[The Sexuality Blog] “I Need to Know”, “MTV Shuga” and why we need more TV shows on youth sexual health

MTV Shuga

I wasn’t sexually active until my early twenties, a post-university phase of my life where I had to understand sex in my queer identity. Then, I wasn’t sure why it took me that long, given that my peers (straight and queer) were having functioning sex lives and seemed happy. I was mildly envious, but most importantly I felt they wouldn’t have told me if they used protection. So I always refrained from asking, because I would sound ridiculous and a little puerile, and they would find the question mortifying that they wouldn’t want to speak to me again. On that issue, at least.

Then it struck me that the reason I hadn’t been sexually active was because of HIV/AIDS, and how it’s been fearmongered as an incurable, deadly disease contracted through sex. Also, the stereotype about HIV being a “gay disease” was a message I internalised for a long time. In high school, we had external resource persons come to teach us about sex education, trained peer educators from NGOs who handed us pamphlets and materials and talked disproportionately about adolescence pregnancy and reeled out statistics. But these sessions were often disruptive because of classroom noise, and had minimal impact because they were sanitised.

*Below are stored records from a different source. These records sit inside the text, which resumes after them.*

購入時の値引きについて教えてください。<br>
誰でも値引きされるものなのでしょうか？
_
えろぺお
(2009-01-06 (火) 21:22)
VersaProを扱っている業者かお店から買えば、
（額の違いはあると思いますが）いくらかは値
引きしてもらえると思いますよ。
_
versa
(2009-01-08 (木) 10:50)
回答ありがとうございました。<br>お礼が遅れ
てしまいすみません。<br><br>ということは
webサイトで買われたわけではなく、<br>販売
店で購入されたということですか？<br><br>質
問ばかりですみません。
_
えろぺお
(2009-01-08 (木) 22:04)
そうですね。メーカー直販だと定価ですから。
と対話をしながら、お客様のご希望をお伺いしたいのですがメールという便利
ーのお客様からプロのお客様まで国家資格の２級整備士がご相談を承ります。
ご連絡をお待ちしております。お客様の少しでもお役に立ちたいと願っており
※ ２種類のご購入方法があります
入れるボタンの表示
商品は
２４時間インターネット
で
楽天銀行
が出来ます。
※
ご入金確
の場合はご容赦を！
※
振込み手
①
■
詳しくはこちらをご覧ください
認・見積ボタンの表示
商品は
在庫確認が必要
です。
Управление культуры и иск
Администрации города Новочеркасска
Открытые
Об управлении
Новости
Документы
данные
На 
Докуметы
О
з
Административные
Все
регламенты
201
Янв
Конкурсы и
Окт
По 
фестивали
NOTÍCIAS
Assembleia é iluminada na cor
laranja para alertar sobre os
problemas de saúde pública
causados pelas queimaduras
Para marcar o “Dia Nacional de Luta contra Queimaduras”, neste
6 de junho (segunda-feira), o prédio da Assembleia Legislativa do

We were never given condoms but we were told about them, and HIV became a dreadful orbit around which these teachings revolved. As high school students, young adults dealing with puberty and raging hormones, we were infantilised because knowing too much might “corrupt” our “innocence,” and hence limited our options within the scope of what was disseminated. Knowledge about one’s reproductive health and the right to make sound decisions on this can be empowering. So when I came across I Need to Know, the TV show on the National Television Authority (NTA) and sponsored by the United Nations Population Fund (UNFPA), I saw something really special.

At the time, though, the show felt scandalising. I would call it “woke” if I Need to Know were released in 2018. But then we have MTV Shuga, a plush, modern upgrade on youth-cultural tropes with celebrity appearances and booze. But I Need to Know and MTV Shuga were adapted for different times, and credit to the former for being a pop-cultural forerunner and launching pad for beloved actress Funke Akindele, who played the role of the naïve but curious Bisi. The show’s first episode was released in 1998, but I didn’t get into it until much later. I Need to Know isn’t just a cheesy, high school drama. Yes, there are cliques and fights and the kind of slightly tonally dulled, teenage language you would expect from a young person living before the millennium, before social media and “Netflix and chill.” But there’s the complexity of handling sex and pregnancy, condoms, the helpless limitations to what parents know about sex education, and also peer pressure.

I wouldn’t say the show was nuanced, though. If anything, I Need to Know made the discussions about sex marginally easier, and showcased a world where the onus is on its characters to be informed about their sexual health. Bisi and her tempestuous clique of friends made the show relatable and tonally effective. Their school cafeteria, in which they frequented to have disastrously sweet drinks, seemed hermetic and safe for catch-ups and their sex-related curiosities. The male characters had their own secluded space, but it was Bisi and her friends that provided more compelling narrative bite.

Since 2009 when MTV Shuga first aired on MTV Base, the show has blasted out from the little fish pond to become a Pan-African unifier. With an updated millennial vocabulary, swaggering aspect and urban nightclubs, MTV Shuga is the legitimate mimic of I Need to Know, a descendant with its own vibrant, unique pulse. Though I missed the Lupita Nyong’o season, the show’s remarkable, controversial debut in Nairobi, Kenya, I subsequently came to see the show as a multimedia campaign on HIV/AIDS mostly.

There’s sex, love, and more sex. And scenes can get preachy. But I get it. According to healththink.org, youth and adolescents are most at risk of contracting HIV/AIDS and other sexually transmitted diseases. And, not-so-fun fact: Nigeria follows South Africa as having the second largest HIV burden in the world. In a 2013 survey carried out by the National HIV/AIDS and Reproductive Health Survey (NARHS), the data showed that 56.4% of adolescent boys and 39.6% of adolescent girls had unprotected sex with their partners. And what’s striking about these figures is that more adolescents were engaged in this behaviour than other age groups in the study.

By tailoring the mass media, especially TV shows to meet the information vacuum on sex and the need for responsible sexual behaviour in the youth demographic, we can cut down this alarming statistics by a reasonable margin. MTV Shuga returns for its sixth season on March 6, and it will do so on a solitary run. With new cast members and Nigeria as location setting, the show is seizing the zeitgeist – and we need more like it.